▶ _Short problem 1_: In the lumber trading discussion, what patterns did one poster follow when trading lumber some years ago?

I'd like to know some general idea on what the market is like and you guys' thoughts on it.
Thanks all.
Can you help answer these questions from other members on NexusFi?
I've been watching lumber with great interest lately, as it has completed a parabolic move and might be a good long-term fade at some point. Still gathering information and thought I'd start a topic here.
I traded lumber some years ago, following seasonal patterns. With a sound money management it worked quite well.
But it seems to me that nowadays the chart does not follow the seasonals as well as it did years ago.
The market is very thin, and it is dominated by a few traders. Large unforeseeable (for me) moves were more the rule than the exception. Fills can be (and often are) terrible.
Additionally, the volume of options is extremely thin, thus, in my opinion, it does not make sense to touch them.
I do not trade lumber for on a regular basis for some years, and do not intend to start again.
To trade lumber successfully, it is necessary in my opinion to understand in detail how the small group of large lumber traders is working.

▶ _Stored records_:
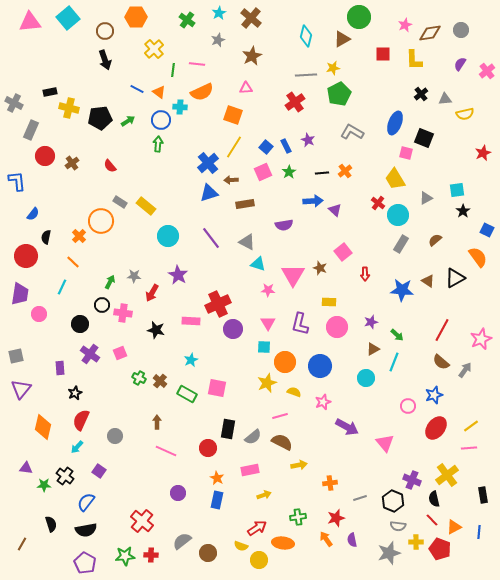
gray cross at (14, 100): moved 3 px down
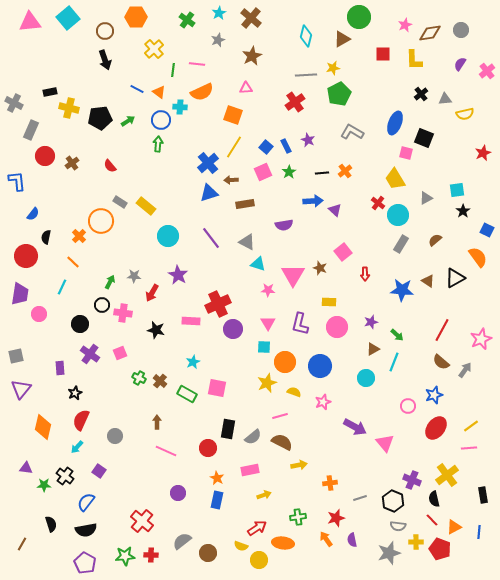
cyan star at (191, 360): moved 2 px right, 2 px down
purple arrow at (347, 427): moved 8 px right
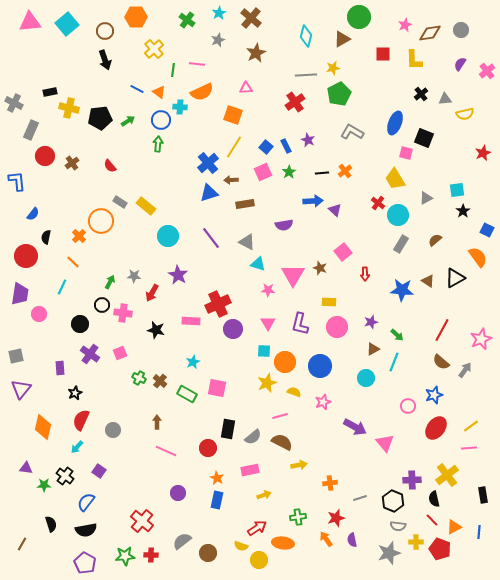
cyan square at (68, 18): moved 1 px left, 6 px down
brown star at (252, 56): moved 4 px right, 3 px up
cyan square at (264, 347): moved 4 px down
gray circle at (115, 436): moved 2 px left, 6 px up
purple cross at (412, 480): rotated 24 degrees counterclockwise
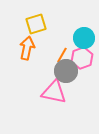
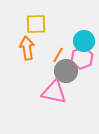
yellow square: rotated 15 degrees clockwise
cyan circle: moved 3 px down
orange arrow: rotated 20 degrees counterclockwise
orange line: moved 4 px left
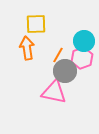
gray circle: moved 1 px left
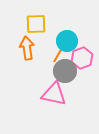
cyan circle: moved 17 px left
pink triangle: moved 2 px down
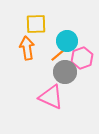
orange line: rotated 21 degrees clockwise
gray circle: moved 1 px down
pink triangle: moved 3 px left, 3 px down; rotated 12 degrees clockwise
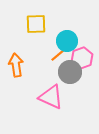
orange arrow: moved 11 px left, 17 px down
gray circle: moved 5 px right
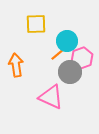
orange line: moved 1 px up
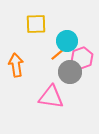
pink triangle: rotated 16 degrees counterclockwise
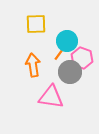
orange line: moved 2 px right, 1 px up; rotated 14 degrees counterclockwise
pink hexagon: rotated 20 degrees counterclockwise
orange arrow: moved 17 px right
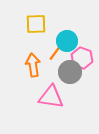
orange line: moved 5 px left
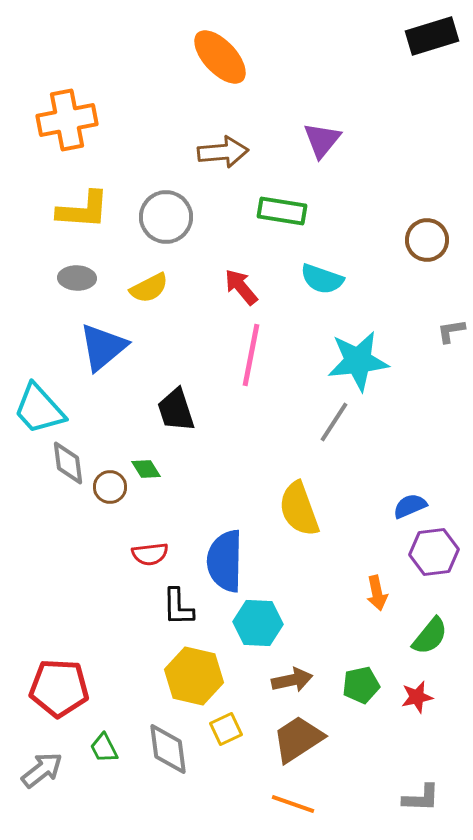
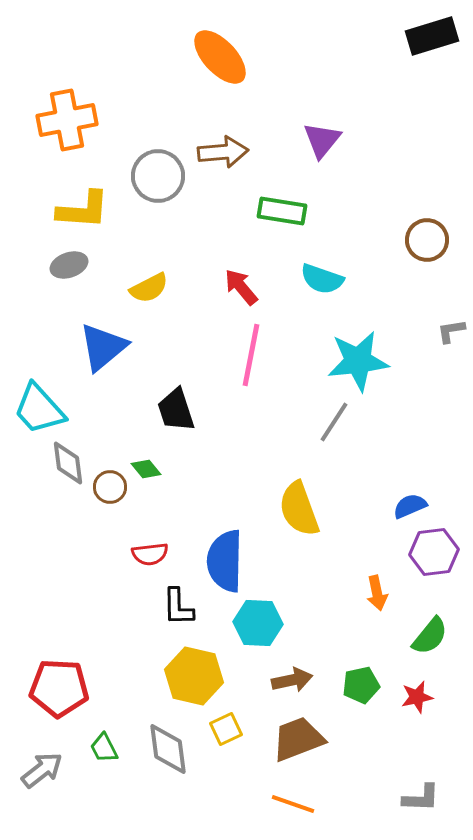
gray circle at (166, 217): moved 8 px left, 41 px up
gray ellipse at (77, 278): moved 8 px left, 13 px up; rotated 21 degrees counterclockwise
green diamond at (146, 469): rotated 8 degrees counterclockwise
brown trapezoid at (298, 739): rotated 12 degrees clockwise
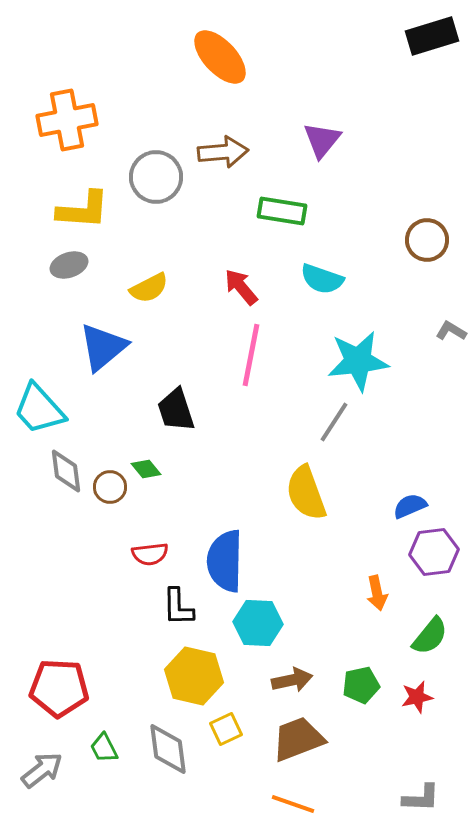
gray circle at (158, 176): moved 2 px left, 1 px down
gray L-shape at (451, 331): rotated 40 degrees clockwise
gray diamond at (68, 463): moved 2 px left, 8 px down
yellow semicircle at (299, 509): moved 7 px right, 16 px up
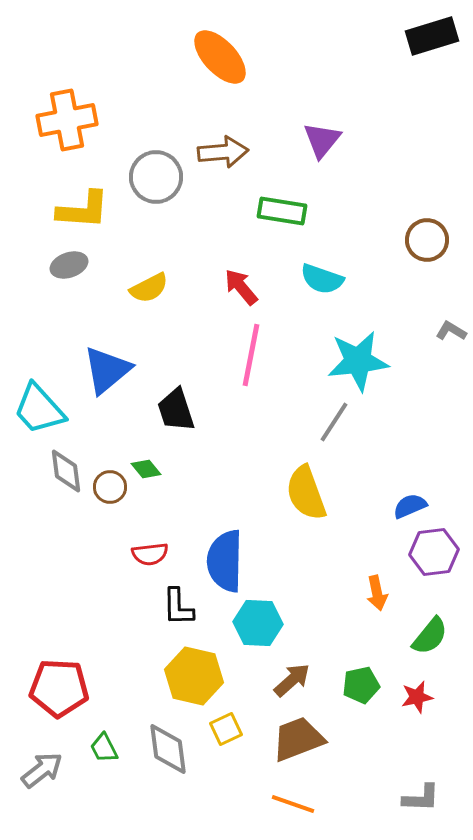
blue triangle at (103, 347): moved 4 px right, 23 px down
brown arrow at (292, 680): rotated 30 degrees counterclockwise
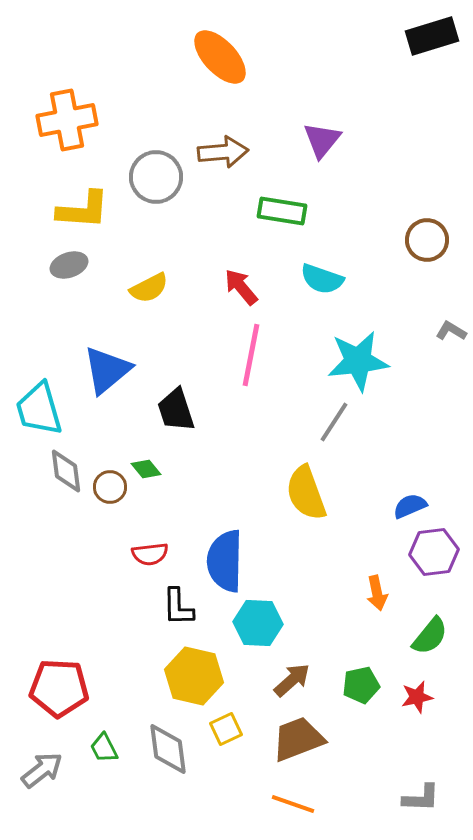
cyan trapezoid at (39, 409): rotated 26 degrees clockwise
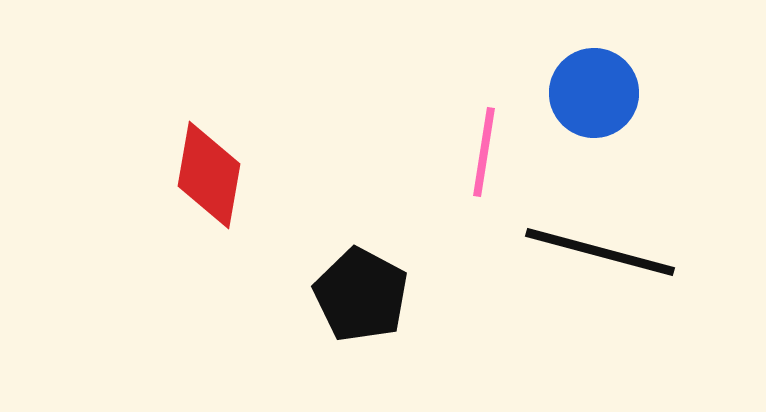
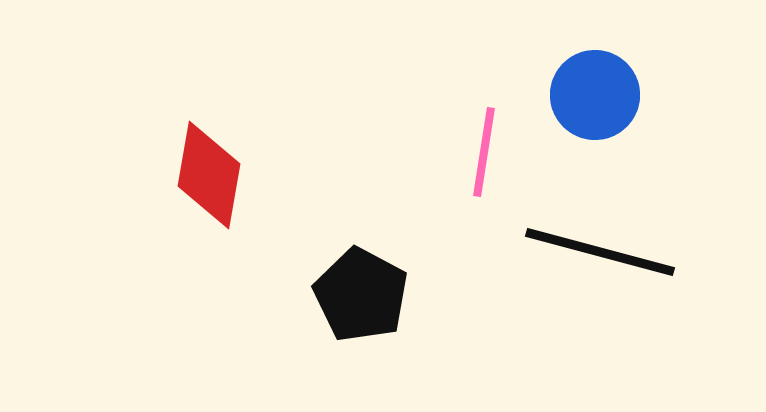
blue circle: moved 1 px right, 2 px down
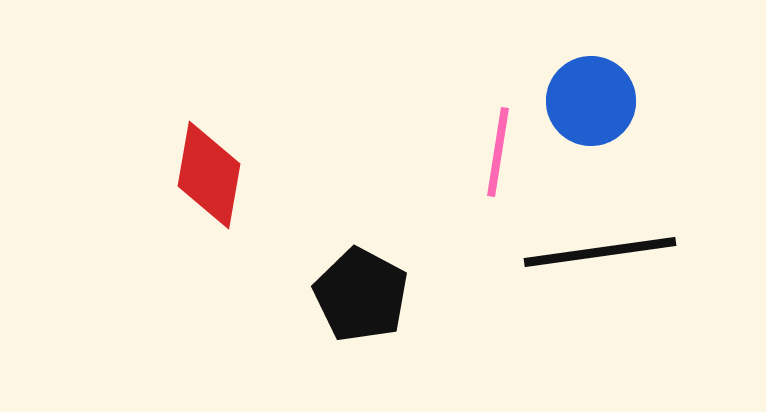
blue circle: moved 4 px left, 6 px down
pink line: moved 14 px right
black line: rotated 23 degrees counterclockwise
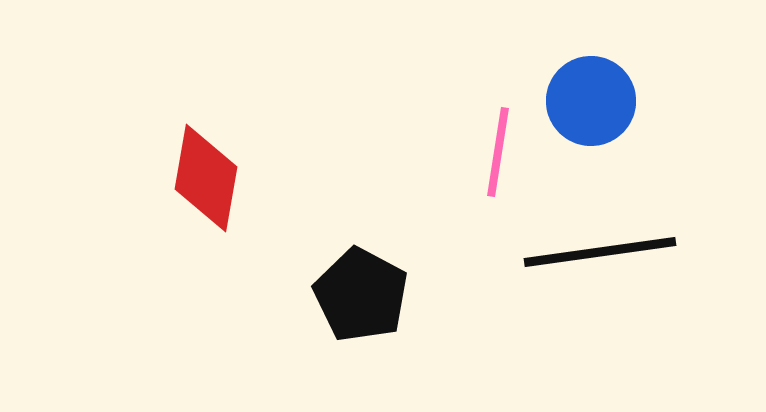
red diamond: moved 3 px left, 3 px down
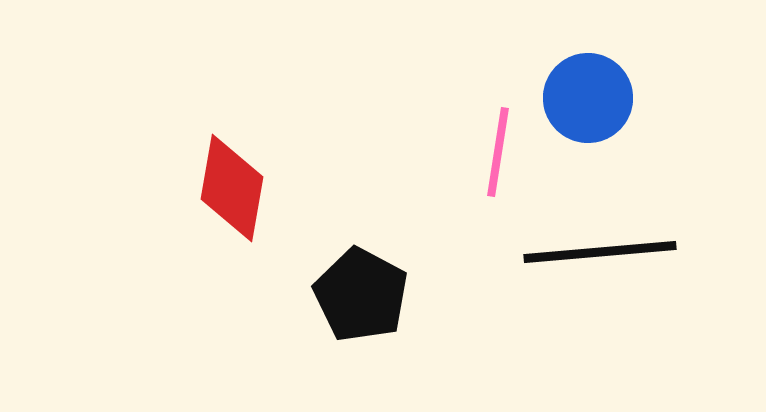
blue circle: moved 3 px left, 3 px up
red diamond: moved 26 px right, 10 px down
black line: rotated 3 degrees clockwise
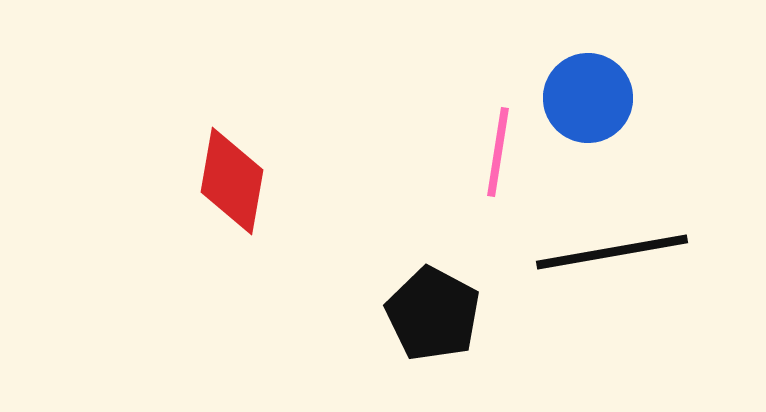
red diamond: moved 7 px up
black line: moved 12 px right; rotated 5 degrees counterclockwise
black pentagon: moved 72 px right, 19 px down
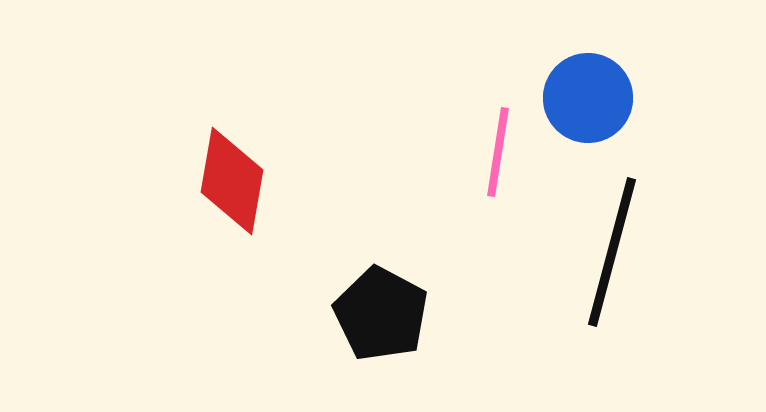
black line: rotated 65 degrees counterclockwise
black pentagon: moved 52 px left
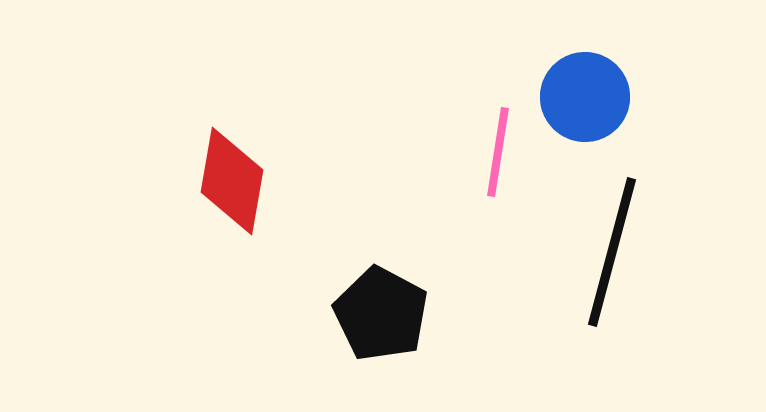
blue circle: moved 3 px left, 1 px up
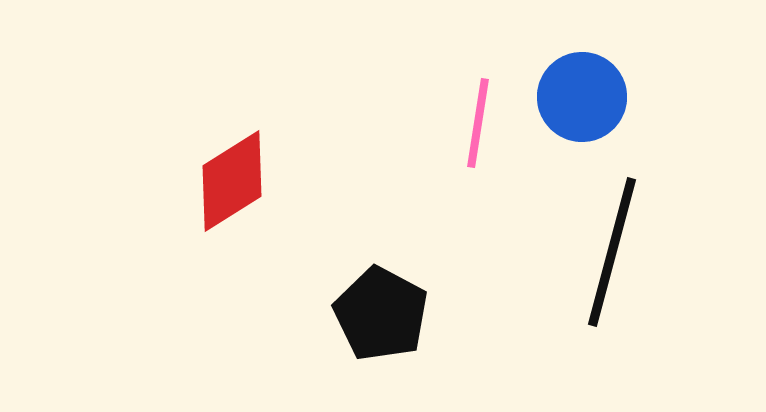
blue circle: moved 3 px left
pink line: moved 20 px left, 29 px up
red diamond: rotated 48 degrees clockwise
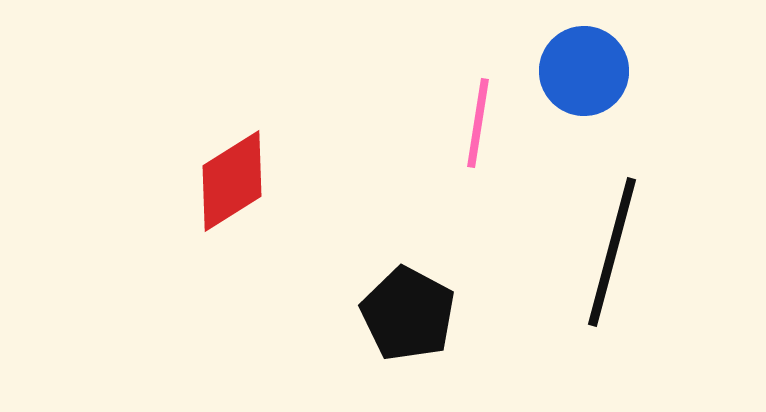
blue circle: moved 2 px right, 26 px up
black pentagon: moved 27 px right
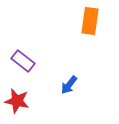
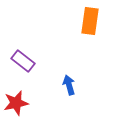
blue arrow: rotated 126 degrees clockwise
red star: moved 1 px left, 2 px down; rotated 25 degrees counterclockwise
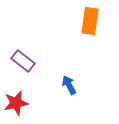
blue arrow: rotated 12 degrees counterclockwise
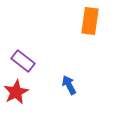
red star: moved 11 px up; rotated 15 degrees counterclockwise
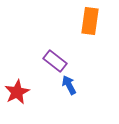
purple rectangle: moved 32 px right
red star: moved 1 px right
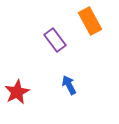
orange rectangle: rotated 36 degrees counterclockwise
purple rectangle: moved 21 px up; rotated 15 degrees clockwise
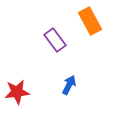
blue arrow: rotated 54 degrees clockwise
red star: rotated 20 degrees clockwise
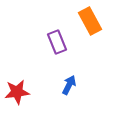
purple rectangle: moved 2 px right, 2 px down; rotated 15 degrees clockwise
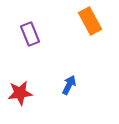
purple rectangle: moved 27 px left, 8 px up
red star: moved 3 px right, 1 px down
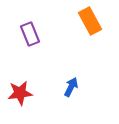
blue arrow: moved 2 px right, 2 px down
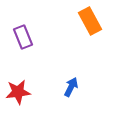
purple rectangle: moved 7 px left, 3 px down
red star: moved 2 px left, 1 px up
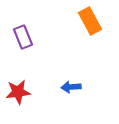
blue arrow: rotated 120 degrees counterclockwise
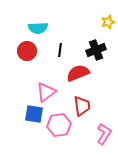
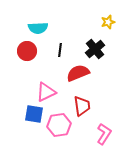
black cross: moved 1 px left, 1 px up; rotated 18 degrees counterclockwise
pink triangle: rotated 10 degrees clockwise
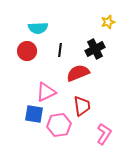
black cross: rotated 12 degrees clockwise
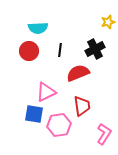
red circle: moved 2 px right
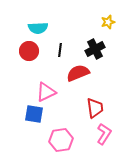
red trapezoid: moved 13 px right, 2 px down
pink hexagon: moved 2 px right, 15 px down
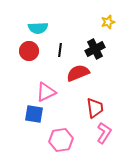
pink L-shape: moved 1 px up
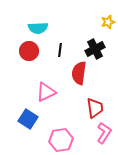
red semicircle: moved 1 px right; rotated 60 degrees counterclockwise
blue square: moved 6 px left, 5 px down; rotated 24 degrees clockwise
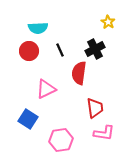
yellow star: rotated 24 degrees counterclockwise
black line: rotated 32 degrees counterclockwise
pink triangle: moved 3 px up
pink L-shape: rotated 65 degrees clockwise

▶ _Short problem 2_: Express the records as a numbered list, starting with the line containing "black line: rotated 65" and going on through the line containing "red circle: moved 2 px right", both included. Leave out the picture lines and any blank lines.

▶ _Complete response 1_: Seasonal patterns.

▶ _Complete response 2_:
1. black line: rotated 65 degrees counterclockwise
2. black pentagon: moved 52 px left
3. blue circle: moved 3 px left, 1 px up
4. blue circle: moved 3 px left
5. pink line: moved 20 px left, 29 px up
6. red diamond: rotated 48 degrees clockwise
7. blue circle: moved 2 px right, 26 px up
8. black pentagon: moved 27 px right
9. blue arrow: rotated 126 degrees clockwise
10. red star: moved 1 px left, 2 px down; rotated 25 degrees counterclockwise
11. blue arrow: rotated 12 degrees counterclockwise
12. red star: moved 11 px up; rotated 15 degrees counterclockwise
13. purple rectangle: moved 32 px right
14. red star: moved 1 px right
15. orange rectangle: rotated 36 degrees counterclockwise
16. purple rectangle: moved 21 px up; rotated 15 degrees clockwise
17. blue arrow: rotated 54 degrees clockwise
18. red star: rotated 20 degrees clockwise
19. purple rectangle: moved 2 px right, 2 px down; rotated 15 degrees clockwise
20. purple rectangle: moved 27 px left, 8 px up
21. red star: moved 3 px right, 1 px down
22. blue arrow: moved 2 px right, 2 px down
23. purple rectangle: moved 7 px left, 3 px down
24. red star: moved 2 px left, 1 px up
25. blue arrow: rotated 120 degrees counterclockwise
26. black cross: moved 1 px left, 1 px up; rotated 18 degrees counterclockwise
27. pink triangle: rotated 10 degrees clockwise
28. black cross: rotated 12 degrees clockwise
29. red circle: moved 2 px right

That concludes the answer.